Gilbert suddenly wishes to high hell that he had that cigarette back. "Is it…really that unbelievable?"

"Yes."

The smallness of that word paired with the inexplicable meekness of Oz's voice has Gilbert turning to look back at him, brows raised, lips pursed. Oz just barely parts his mouth, and it's such a tiny movement that Gilbert may very well have imagined it. The tension is back, hovering above their heads like some invisible storm cloud, and Gilbert can't help but feel very foolish sitting here in bed, his throat still aching from his coughing fit, waiting for Oz to say or do something that will put them both back in their rightful places.

After a long pause, Oz drops his gaze to his lap and asks, "Would you have done it? Back then, when I first asked you…"

And the memory plays out so clearly in Gilbert's mind, the memory of awkward adolescence and rumpled bedsheets and the open window letting in the night breeze and Oz's whispery voice. It's strange how it feels so recent, and yet so distant all at once, as if it were a scene he'd read in a book rather than having experienced for himself. Then again, he thinks as he glances down at Oz's lips, it's as if Oz himself has been a character out of a book all this time, something whimsical and untouchable that Gilbert lives to drink in word for word. At the thought, Gilbert admits a baleful smile and says, "You wouldn't believe me if I said anything other than 'no', right…?"

Oz's expression takes a turn for the contemplative as he looks up at Gilbert with searching eyes. "I might."

A tentative silence bridges between the two of them. Gilbert's heart is beating hard in his throat as Oz stares at him with eyes that make him look so much older, their mischief replaced with some unreadable look that Gilbert wishes he could figure out; but his mind is too scrambled for that, and the moment only lasts another breath before Oz blinks back to his normal self – his pseudo-normal self, that is – and lets out an airy little laugh, flicking his bangs out of his eyes. "Well, it's too nice of a day to be so serious, don't you think? Let's save this talk for a rainy day."
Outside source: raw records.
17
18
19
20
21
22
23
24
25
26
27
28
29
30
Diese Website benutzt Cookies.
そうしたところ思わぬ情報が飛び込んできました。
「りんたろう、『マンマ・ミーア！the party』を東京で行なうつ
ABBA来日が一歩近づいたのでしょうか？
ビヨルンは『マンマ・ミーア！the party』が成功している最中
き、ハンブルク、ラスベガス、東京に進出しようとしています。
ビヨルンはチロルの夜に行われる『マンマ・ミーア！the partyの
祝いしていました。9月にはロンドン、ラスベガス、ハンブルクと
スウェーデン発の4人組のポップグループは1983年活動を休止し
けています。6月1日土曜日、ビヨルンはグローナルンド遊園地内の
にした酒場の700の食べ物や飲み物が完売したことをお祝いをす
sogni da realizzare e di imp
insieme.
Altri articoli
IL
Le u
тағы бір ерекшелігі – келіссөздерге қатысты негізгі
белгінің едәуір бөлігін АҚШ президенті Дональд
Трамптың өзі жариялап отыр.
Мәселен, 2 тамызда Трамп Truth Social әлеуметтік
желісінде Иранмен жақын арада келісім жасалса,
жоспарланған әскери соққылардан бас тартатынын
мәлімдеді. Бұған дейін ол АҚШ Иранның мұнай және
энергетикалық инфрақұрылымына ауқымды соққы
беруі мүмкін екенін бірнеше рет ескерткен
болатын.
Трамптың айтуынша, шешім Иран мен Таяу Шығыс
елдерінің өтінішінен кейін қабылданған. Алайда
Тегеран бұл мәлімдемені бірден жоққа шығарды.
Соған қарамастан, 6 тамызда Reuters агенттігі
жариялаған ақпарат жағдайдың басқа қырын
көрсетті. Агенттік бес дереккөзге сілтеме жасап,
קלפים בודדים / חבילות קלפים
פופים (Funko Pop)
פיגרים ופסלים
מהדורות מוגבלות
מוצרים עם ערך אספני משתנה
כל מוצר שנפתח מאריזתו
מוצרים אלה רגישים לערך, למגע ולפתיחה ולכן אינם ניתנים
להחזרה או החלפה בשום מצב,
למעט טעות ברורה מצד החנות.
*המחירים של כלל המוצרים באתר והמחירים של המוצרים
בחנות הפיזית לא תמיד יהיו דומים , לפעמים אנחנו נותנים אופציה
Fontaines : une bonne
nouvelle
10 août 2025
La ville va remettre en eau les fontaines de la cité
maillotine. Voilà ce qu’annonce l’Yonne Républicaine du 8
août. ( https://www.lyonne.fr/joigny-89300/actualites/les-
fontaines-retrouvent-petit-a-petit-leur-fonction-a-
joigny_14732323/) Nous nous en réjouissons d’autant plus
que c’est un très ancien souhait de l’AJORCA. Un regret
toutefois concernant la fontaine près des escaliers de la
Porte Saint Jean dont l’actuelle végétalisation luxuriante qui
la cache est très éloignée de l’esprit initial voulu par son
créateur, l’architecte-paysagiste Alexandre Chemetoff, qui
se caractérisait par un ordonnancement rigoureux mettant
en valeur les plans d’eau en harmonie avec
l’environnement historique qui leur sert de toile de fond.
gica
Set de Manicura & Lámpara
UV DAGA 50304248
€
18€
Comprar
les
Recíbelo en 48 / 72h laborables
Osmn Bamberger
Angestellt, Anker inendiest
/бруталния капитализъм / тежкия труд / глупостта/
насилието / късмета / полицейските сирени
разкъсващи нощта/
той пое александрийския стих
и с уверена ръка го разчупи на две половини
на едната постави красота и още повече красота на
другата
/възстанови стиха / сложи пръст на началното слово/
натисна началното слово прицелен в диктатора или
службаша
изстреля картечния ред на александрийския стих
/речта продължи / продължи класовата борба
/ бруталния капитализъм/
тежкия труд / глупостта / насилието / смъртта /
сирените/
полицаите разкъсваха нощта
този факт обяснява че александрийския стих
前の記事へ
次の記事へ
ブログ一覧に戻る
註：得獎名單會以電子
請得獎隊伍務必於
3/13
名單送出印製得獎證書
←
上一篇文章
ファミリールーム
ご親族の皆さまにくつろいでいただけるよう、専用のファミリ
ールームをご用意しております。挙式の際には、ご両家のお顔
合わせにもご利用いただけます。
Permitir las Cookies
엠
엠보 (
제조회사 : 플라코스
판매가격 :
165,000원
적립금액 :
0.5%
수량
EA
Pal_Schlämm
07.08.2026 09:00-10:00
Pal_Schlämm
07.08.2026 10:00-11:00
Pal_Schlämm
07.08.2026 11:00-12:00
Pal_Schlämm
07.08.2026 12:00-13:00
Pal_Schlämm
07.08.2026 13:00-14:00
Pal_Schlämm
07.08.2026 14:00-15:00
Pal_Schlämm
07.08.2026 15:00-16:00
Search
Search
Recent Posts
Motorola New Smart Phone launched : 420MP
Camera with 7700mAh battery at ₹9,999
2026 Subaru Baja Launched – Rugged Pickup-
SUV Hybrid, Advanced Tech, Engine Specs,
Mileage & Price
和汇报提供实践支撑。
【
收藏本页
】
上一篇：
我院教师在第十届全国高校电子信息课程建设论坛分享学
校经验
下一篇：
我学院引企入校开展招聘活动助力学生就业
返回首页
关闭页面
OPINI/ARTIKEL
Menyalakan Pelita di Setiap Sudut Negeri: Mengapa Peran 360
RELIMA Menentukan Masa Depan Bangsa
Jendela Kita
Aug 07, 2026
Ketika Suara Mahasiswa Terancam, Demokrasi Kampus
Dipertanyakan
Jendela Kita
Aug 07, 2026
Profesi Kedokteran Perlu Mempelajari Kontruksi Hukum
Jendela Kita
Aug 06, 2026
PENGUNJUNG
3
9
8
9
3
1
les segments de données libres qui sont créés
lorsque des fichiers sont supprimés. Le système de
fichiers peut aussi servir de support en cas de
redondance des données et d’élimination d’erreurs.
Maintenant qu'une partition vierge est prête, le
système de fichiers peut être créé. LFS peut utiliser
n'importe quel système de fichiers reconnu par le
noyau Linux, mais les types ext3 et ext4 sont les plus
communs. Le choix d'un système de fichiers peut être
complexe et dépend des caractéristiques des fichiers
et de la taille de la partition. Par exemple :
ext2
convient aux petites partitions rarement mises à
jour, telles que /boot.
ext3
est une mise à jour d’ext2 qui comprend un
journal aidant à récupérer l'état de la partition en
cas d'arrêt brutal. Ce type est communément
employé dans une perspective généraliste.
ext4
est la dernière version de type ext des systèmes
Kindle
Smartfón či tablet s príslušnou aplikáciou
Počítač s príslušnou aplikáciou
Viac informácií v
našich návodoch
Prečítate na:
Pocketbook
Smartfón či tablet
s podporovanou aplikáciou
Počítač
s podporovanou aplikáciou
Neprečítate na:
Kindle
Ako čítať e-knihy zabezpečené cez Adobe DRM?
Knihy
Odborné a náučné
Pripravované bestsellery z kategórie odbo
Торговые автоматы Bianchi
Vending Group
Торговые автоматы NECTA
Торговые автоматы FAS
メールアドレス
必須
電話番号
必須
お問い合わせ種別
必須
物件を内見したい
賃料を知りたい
And with that, Gilbert watches dazedly as Oz hops out of bed and stretches his arms high above his head, groaning with relief. His nightshirt lifts up and shows a glance of his bare stomach. Oz looks at Gilbert out the corner of his eye, still stretching. "Isn't it supposed to rain tomorrow? Tomorrow or the day after, one of those."

Gilbert catches sight of Oz's fingers shaking as they spread above his head, palms facing the ceiling. The boy's delicate spine pops, and he sighs contentedly, although the breathy sound is touched with a tremor. Oz hides it with a clearing of his throat, and Gilbert rests his head back on the pillow, smiling to himself. The morning sun paints Oz entirely golden.